Movie Review: Too shy to say It

Movie spoilers follow.
For those disappointed with today’s movie scene, Stock, Aitken, and Waterman’s 1987 classic Too Shy to Say It is a welcome alternative to 2010’s light-as-popcorn fare. The stylized sci-fi flick is set in a dystopian future where people of any age may be selected for medical experimentation, much like being selected for jury duty. Originally meant to accelerate the life-saving work of the overstressed biomedical industry, the program was slowly co-opted by radical eugenicists who made a living out of convincing researchers to request “abnormal” patients – anyone that deviated too much from their standard.

By the time Too Shy opens, multigenerational medical research has also been legalized, the lawmakers’ consciences quieted after being told that children born into research compounds would have no “better” life to miss. The protagonist, a red-headed boy named Richard, is one such child.
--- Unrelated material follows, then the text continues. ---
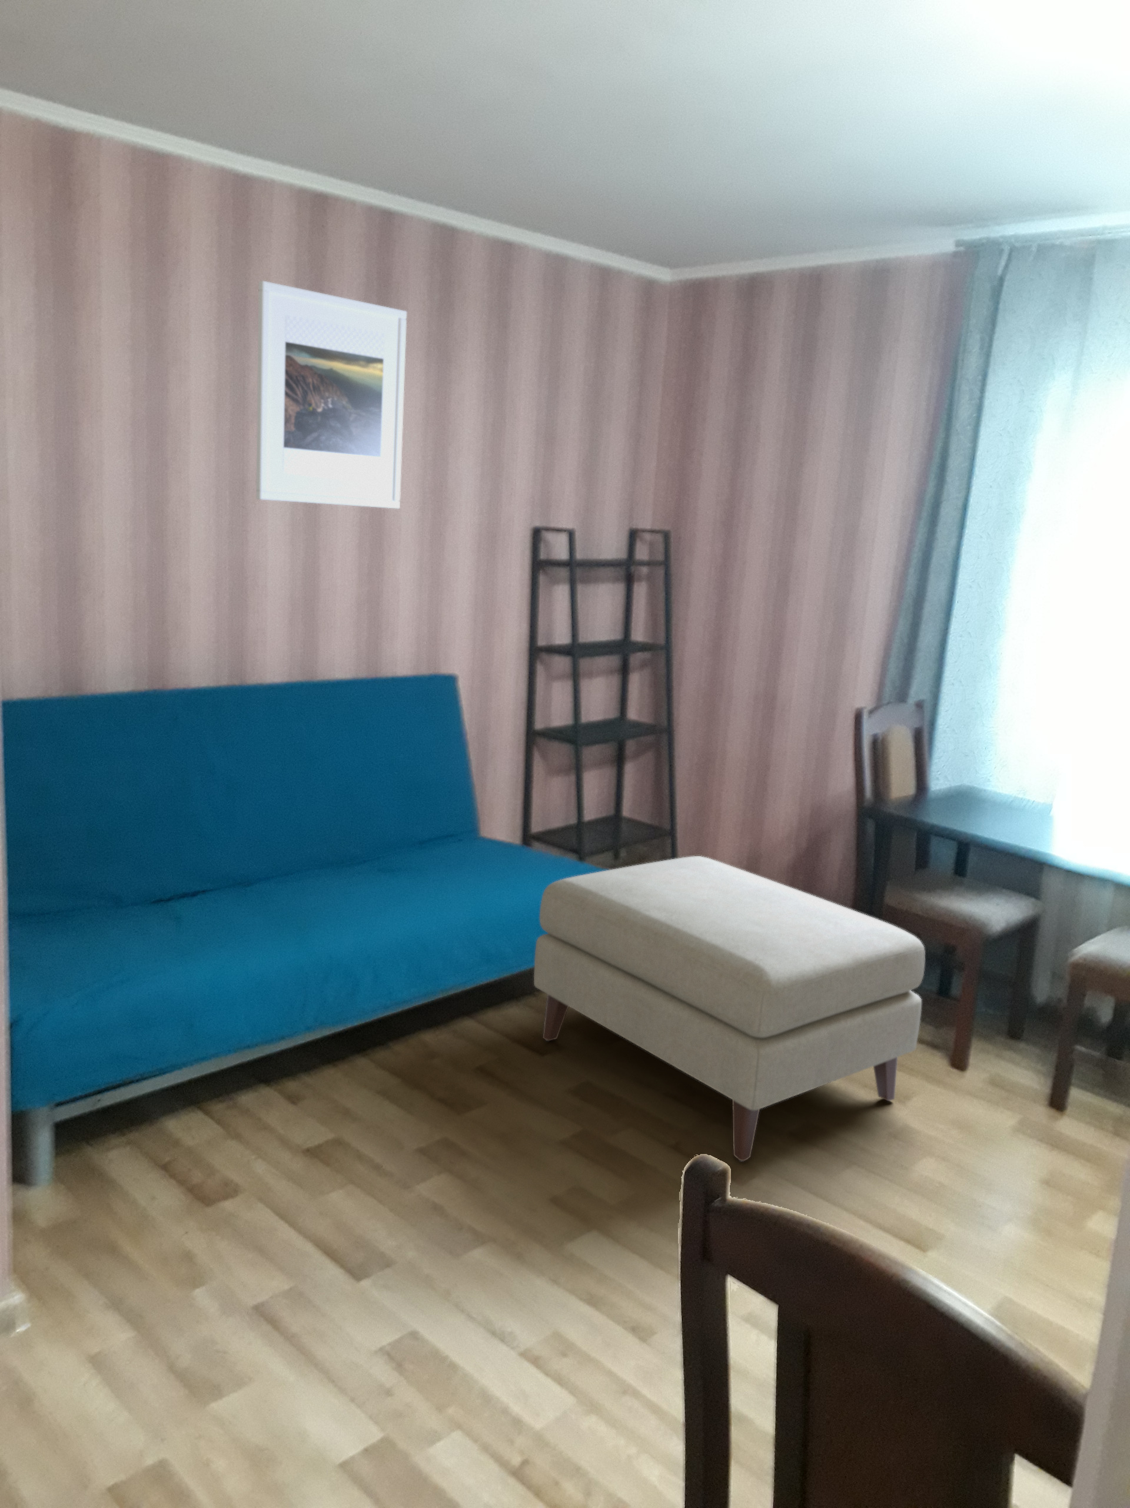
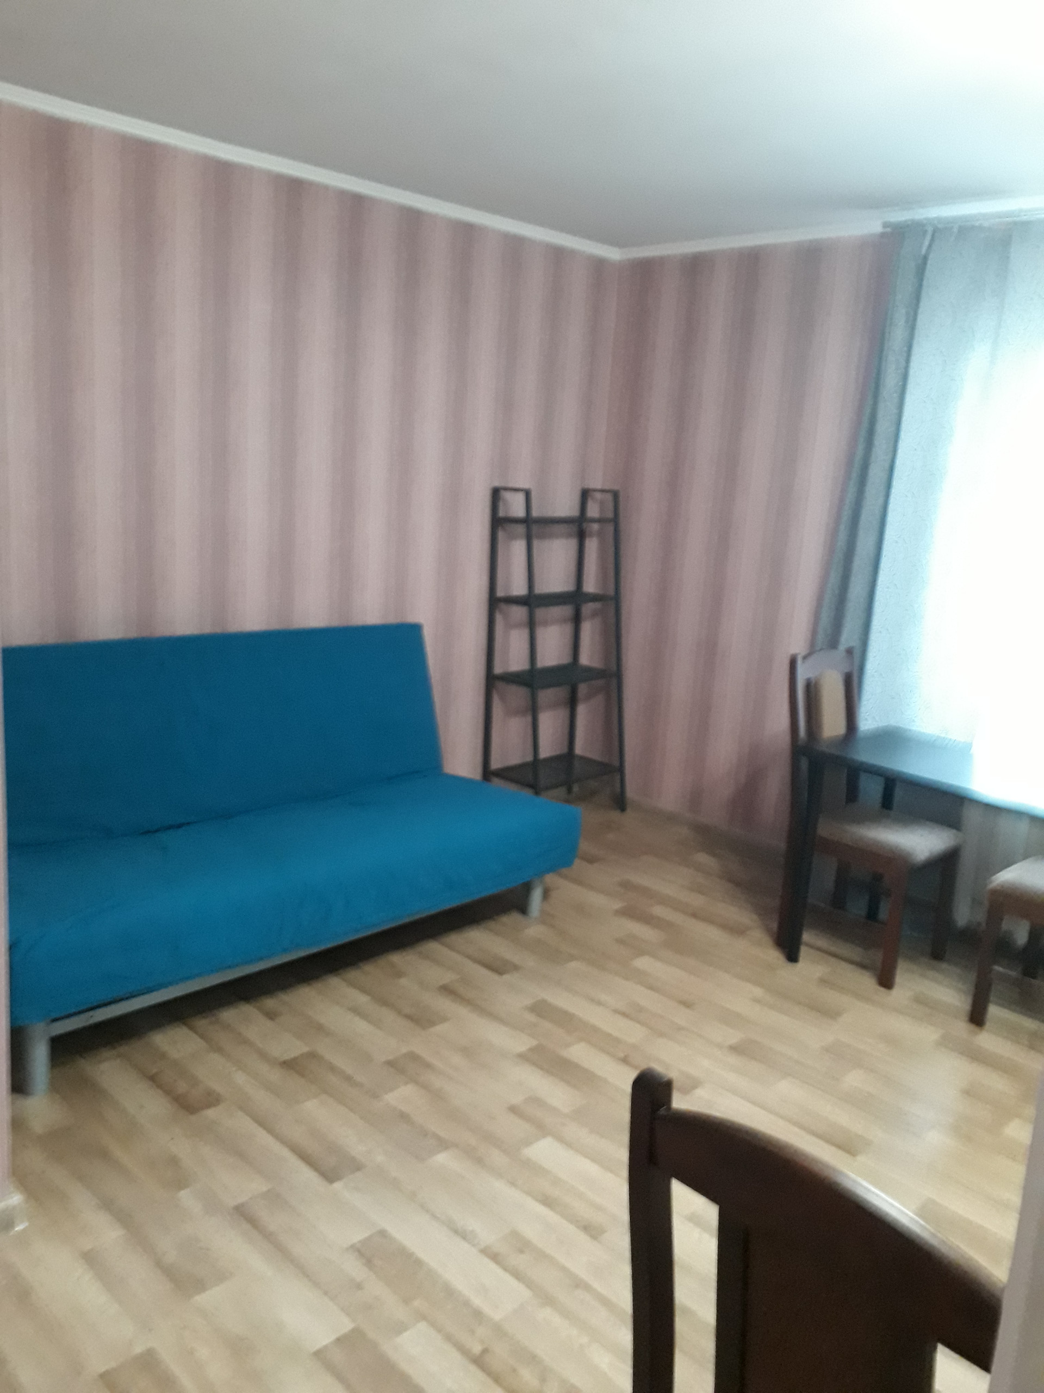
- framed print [255,280,407,509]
- ottoman [533,855,925,1162]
The movie begins with a flash-forward of Richard as a young adult, singing a lullaby that the researchers taught the children to make them love staying at the compound and keep them obedient to the adults. The simple chorus recasts the lab as a maternal figure, one the child promises never to leave or make sad. Even as Richard’s backstory is revealed, and even as we see him grow up and realize what is really happening to him, he never quite stops believing the words of the song.

The director uses near-constant echoes of the lullaby to knit together much of the movie. From the wake-up call caused by a friend’s failed escape attempt to his decision to get his tell-tale red hair lasered off so he could try to escape himself, Richard constantly struggles with fears that he is deserting the compound, his friend, or even his hair. The most famous scene of the movie, which appears in the initial flash-forward and again at the very end, features Richard weaving the lullaby in with a sing-song monologue to his hair. “We’ve known each other for so long,” he says, as he ponders whether he will go through with the hair removal. Years of psychological reprogramming cause him to personify his hair, and he credits it with giving him the idea on how to escape. “Your heart’s been aching, but you’re too shy to say it. Inside we both know what’s been going on; we know the game, and we’re gonna play it.”

Unfortunately, Richard’s mind and body are too damaged by his life as a lab rat for him to go through with the plan. As his body fails, his mind clings to wilder and wilder hallucinations: of frantically dancing with the rest of the eye research ward, of his friend throwing himself against the chain-link fence surrounding the compound, of imaginary backup singers as he fades away, still clinging to the lullaby. “Never gonna give you up. Never gonna let you down. Never gonna run around and desert you. Never gonna make you cry, never gonna say goodbye, never gonna tell a lie and hurt you.”

As a social commentary, Too Shy covers well-trodden ground, but the director makes sure to focus on the personal aspect of the story. Rather than trying to prove a stale point about ethics or politics, the movie follows Richard’s journey from a little boy who thinks he is safe and happy, to a young man who knows too much about his world to be so carefree. Ignorance, Too Shy explains, is sometimes the only way to bliss.